Do you often feel like you are walking on broken glass trying to keep your child from breaking up into tears? Are you wondering how to raise children that are strong and independent?
You are not alone.
Raising Resilient children is the only way we can ensure they can cope with real-life challenges with their best of abilities.
“LIFE IS NOT ABOUT HOW FAST YOU RUN OR HOW HIGH YOU CLIMB HOW WELL YOU BOUNCE“
According to Karen Young, Children have different levels of resilience and different ways of responding to and recovering from stressful times. They also have different ways of showing when the demands that are being put upon them outweigh their capacity to cope.
They might become emotional, they might withdraw, or they might become defiant, angry or resentful. Of course, even the most resilient of warriors have days where it all gets too much, but low resilience will likely drive certain patterns of behaviour more often. (heysigmund.com)
There are many lessons that we want to impart to our children; even a lifetime would seem insufficient. However, one of the single most important qualities that you may want to nurture in your child is – Resilience.
Facing difficult situations are an unavoidable part of life. No matter how much you wish that your child never faces them, challenges are inevitable. So, instead of wallowing in worry, why not help them develop their coping mechanisms and make them super resilient.
Heather S. Lonczak, Ph.D. says If there’s one thing we can always be sure of, it’s that adversity is inevitable. Moreover, while every generation has had its own unique challenges; it also can be argued that the demands, anxieties, and pressures faced by young people today present an exceptional challenge to healthy development.
But here’s the good news:
When bad things happen, there is something we can control our response. Individuals can either crumble or, as Dr. Gregg Steinberg describes in his Ted Talk, they can “’fall up’ by using their “painful experience as a chisel to free their authentic self, to become the person they’re meant to be” (Steinberg, 2015).
Fortunately, there are a number of invaluable psychosocial and environmental qualities that safeguard against or minimize the impact of serious issues on young people today.
Because resilient children have the emotional buoyancy to thrive in the face of adversity, the concept of resilience is of paramount importance to parents, practitioners, and teachers for whom positive youth development is a priority. Source: (positivepsychology.com)
Developing your child’s coping skills will help them work their way through stress, worries and have a strong ability to bounce back from difficulties.
So, here are 4 interesting ways raise resilient children and teach them to deal with challenges that life may throw at them.
Are you encouraging healthy habits or unintentionally fuelling their unhappy practices? Happy habits like asking for help, saying sorry and staying calm are the options that your child seeks instead of blaming others and throwing excessive tantrums.

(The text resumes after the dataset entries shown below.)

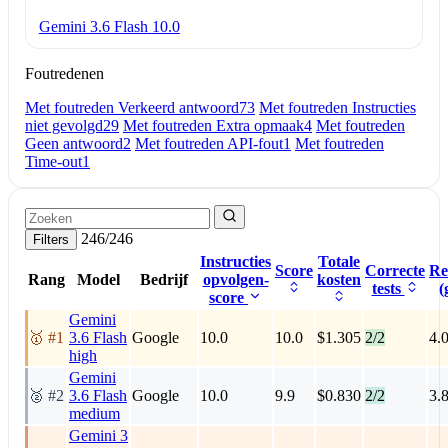
Gemini 3.6 Flash
10.0
Foutredenen
Met foutreden Verkeerd antwoord
73
Met foutreden Instructies
niet gevolgd
29
Met foutreden Extra opmaak
4
Met foutreden
Geen antwoord
2
Met foutreden API-fout
1
Met foutreden
Time-out
1
246/246
Filters
Instructies
Totale
Score
Correcte
Re
Rang
Model
Bedrijf
opvolgen-
kosten
tests
(
score
Gemini
🥇 #1
3.6 Flash
Google
10.0
10.0
$1.305
2/2
4.
high
Gemini
🥈 #2
3.6 Flash
Google
10.0
9.9
$0.830
2/2
3.
medium
Gemini 3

For this to happen, introduce them to ways of asking help. Let them know that there is nothing to feel embarrassed or weak when they ask for help. Building their resilience doesn’t mean they got to toughen up and stop being vulnerable.

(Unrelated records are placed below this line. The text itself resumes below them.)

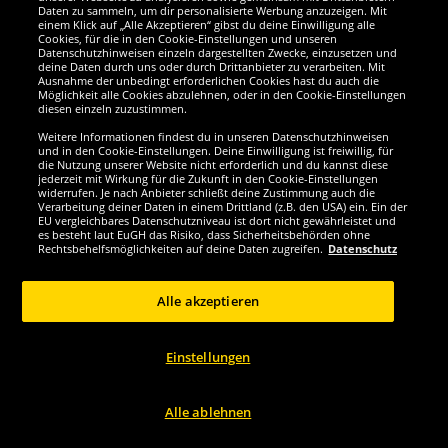
Zeus
Zeus
Daten zu sammeln, um dir personalisierte Werbung anzuzeigen. Mit
Zeus Fisiko Baselayer Langarm
Zeus Fisiko Baselayer Langarm
einem Klick auf „Alle Akzeptieren“ gibst du deine Einwilligung alle
Funktionsshirt weiß
Funktionsshirt rot
Cookies, für die in den Cookie-Einstellungen und unseren
Datenschutzhinweisen einzeln dargestellten Zwecke, einzusetzen und
deine Daten durch uns oder durch Drittanbieter zu verarbeiten. Mit
15.
15.
Ausnahme der unbedingt erforderlichen Cookies hast du auch die
99
99
*
*
Möglichkeit alle Cookies abzulehnen, oder in den Cookie-Einstellungen
diesen einzeln zuzustimmen.
1
1
statt
29,99 €
statt
29,99 €
Weitere Informationen findest du in unseren Datenschutzhinweisen
Du sparst:
14,00 €
Du sparst:
14,00 €
und in den Cookie-Einstellungen. Deine Einwilligung ist freiwillig, für
die Nutzung unserer Website nicht erforderlich und du kannst diese
jederzeit mit Wirkung für die Zukunft in den Cookie-Einstellungen
Größe wählen...
Größe wählen...
widerrufen. Je nach Anbieter schließt deine Zustimmung auch die
Verarbeitung deiner Daten in einem Drittland (z.B. den USA) ein. Ein der
EU vergleichbares Datenschutzniveau ist dort nicht gewährleistet und
-47%
-47%
es besteht laut EuGH das Risiko, dass Sicherheitsbehörden ohne
Rechtsbehelfsmöglichkeiten auf deine Daten zugreifen.
Datenschutz
Alle akzeptieren
Einstellungen
Alle ablehnen
Zeus
Zeus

From time to time, set some fun activities but challenging in nature for your kids. For example, get them to do daily simple tasks for 15-30 mins with their non-dominant hand.
This will strengthen their neural connections, force them to look at things in a new way making them more aware and conscious as they have fun exploring it.

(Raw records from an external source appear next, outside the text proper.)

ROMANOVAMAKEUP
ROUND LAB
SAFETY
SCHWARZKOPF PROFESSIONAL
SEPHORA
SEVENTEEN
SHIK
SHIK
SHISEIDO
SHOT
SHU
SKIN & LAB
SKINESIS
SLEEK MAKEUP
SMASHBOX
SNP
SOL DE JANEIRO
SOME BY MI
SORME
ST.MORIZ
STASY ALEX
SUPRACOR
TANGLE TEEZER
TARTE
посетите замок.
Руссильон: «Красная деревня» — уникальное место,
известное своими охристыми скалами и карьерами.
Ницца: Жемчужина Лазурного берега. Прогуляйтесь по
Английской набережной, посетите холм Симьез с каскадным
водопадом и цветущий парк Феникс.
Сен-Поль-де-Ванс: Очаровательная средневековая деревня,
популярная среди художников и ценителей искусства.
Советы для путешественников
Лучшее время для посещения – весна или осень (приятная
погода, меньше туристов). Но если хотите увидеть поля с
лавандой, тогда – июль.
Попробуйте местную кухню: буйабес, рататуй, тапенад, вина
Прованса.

Help them identify feelings and bring them up in daily conversations. Resilience building is an everyday activity. Check-in regularly with your child on what happened during the day, and is there any concern that she would like to share.
Make this a routine and a normal bonding activity. When kids learn to voice their feelings without feeling judged, they won’t suppress it. And with this, they will seek for a solution and will be ready to face it head-on.
Every child has a trigger point. These trigger points are often related to unaddressed feelings or could be a result of the suppression of feelings. In order to build their resilience, observe situations that are toughest for your child.
Later, instead of changing these situations, note the activities that calm them down naturally, suggest to these during such times. Over time, your kids will turn to these coping mechanisms on their own. You make them self-reliant by helping them anchor in happy, healthy, calming activities.
Sometimes you may feel that your child’s challenges are so trivial. But for them, they are really big in their mind.
So, please do not belittle them about how they feel. Work with them and help them discover their healthy coping strategies. And in doing so you will raise mentally healthy and resilient adults.